= Radio America (United States) =

American conservative talk radio network

Radio America is an American radio network specializing in conservative-oriented talk programming. A division of the American Studies Center, the network says its mission is "to produce and syndicate quality radio programs reflecting a commitment to traditional American values, limited government and the free market."

Radio America has a 24/7 schedule of talk shows syndicated to hundreds of radio stations in the U.S. The company's headquarters are on North Glebe Road (Virginia State Route 120) in Arlington, Virginia, a suburb of Washington, D.C.

==Weekday shows==
- Doctor Asa Show with Asa Andrew (Medical show)
- The Chad Benson Show (Conservative Talk)
- The Dana Show with Dana Loesch (Conservative Talk)
- What's Cooking Today with Michael Horn (Food and wine show)
- When Radio Was (Old-Time Radio episodes)

==Weekend shows==
- The Pet Show with Warren Eckstein
- The Money Pit with Tom Kraeutler and Leslie Segrete
- Paul Parent Garden Club
- Intelligent Medicine with Dr. Ronald Hoffman
- Tech It Out with Marc Saltzman
- The Drive with Adam Taylor
- The National Defense Network with Randy Miller

==Past shows==
- Good Day with Doug Stephan
- The Alan Keyes Show
- What's the Story? with Fred Barnes
- Common Sense Radio with Oliver North
- Bob Barr's Laws of the Universe
- The Dr. Joy Browne Show
- The G. Gordon Liddy Show
- The Greg Knapp Experience
- Dateline Washington with Greg Corombos
- Veterans Chronicles with Gene Pell

==History==
Radio America was founded in 1985 by its current president, James C. Roberts. In 1997, it achieved full network status, broadcasting 24 hours a day, seven days a week. Currently, Radio America distributes 15 hours of new programming each weekday. Throughout its existence, Radio America has been producing news, talk, documentary and short-features programming that has been picked up by stations around the nation. The American Studies Center has funded special broadcast projects at Radio America, such as a documentary series on African-American conservatives,

Radio America programming is delivered to radio stations via satellite.
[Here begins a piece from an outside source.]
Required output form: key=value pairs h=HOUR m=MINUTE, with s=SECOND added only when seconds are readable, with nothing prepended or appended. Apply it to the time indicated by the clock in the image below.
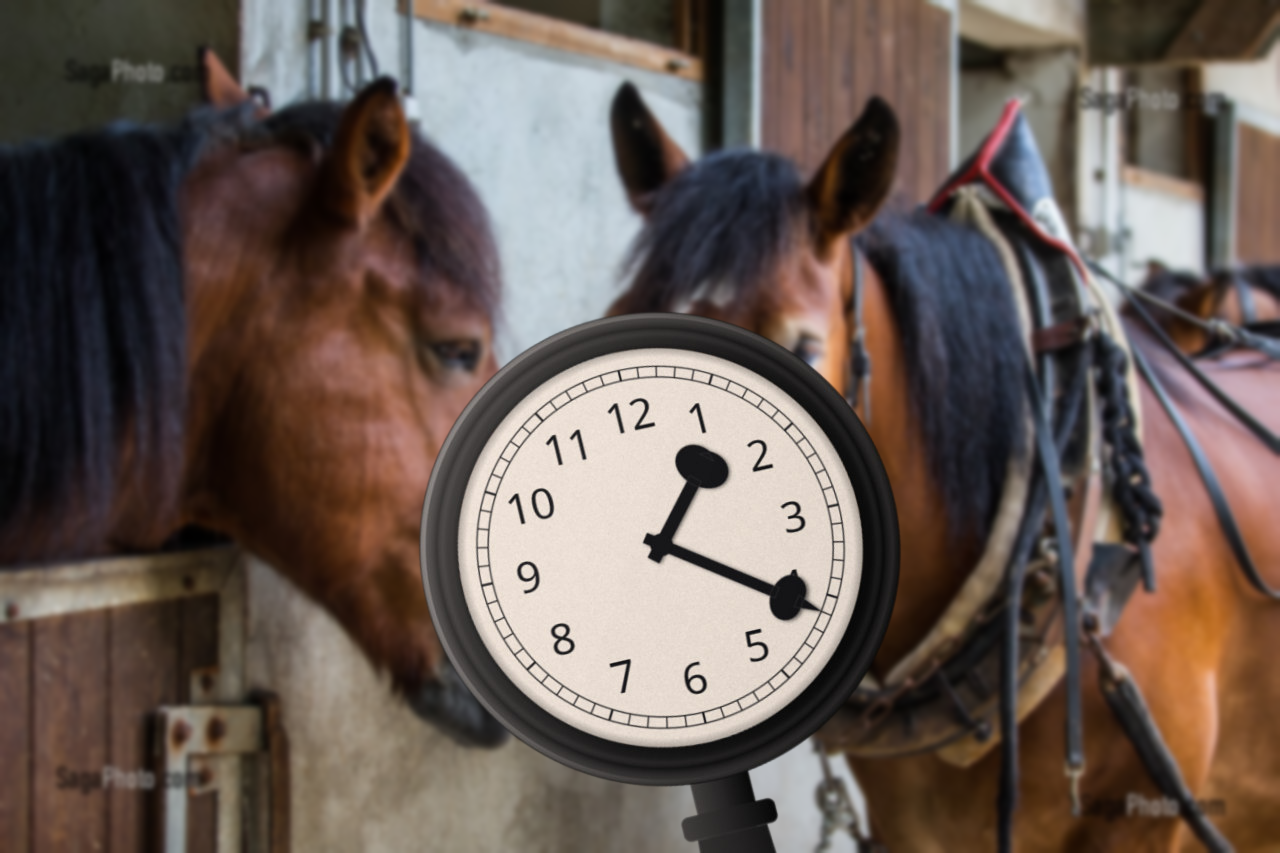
h=1 m=21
Weekdays feature mainly news and political talk shows, while weekends offer specialty programs ranging from home finance and sports to medical advice and politics.

Radio America has a sister organization, the American Veterans Center, which is also funded by the American Studies Center.

== Awards ==
In 1994, Radio America produced The Blues Story: Triumph of An American Musical Art Form, a six-part radio documentary that won a Keeping the Blues Alive Award from the Blues Foundation.

The network has won a host of other awards, including the New York International Radio Festival's Gold and Silver medals, the ABA Silver Gavel, Gabriel, Ohio State, and Freedom Foundation.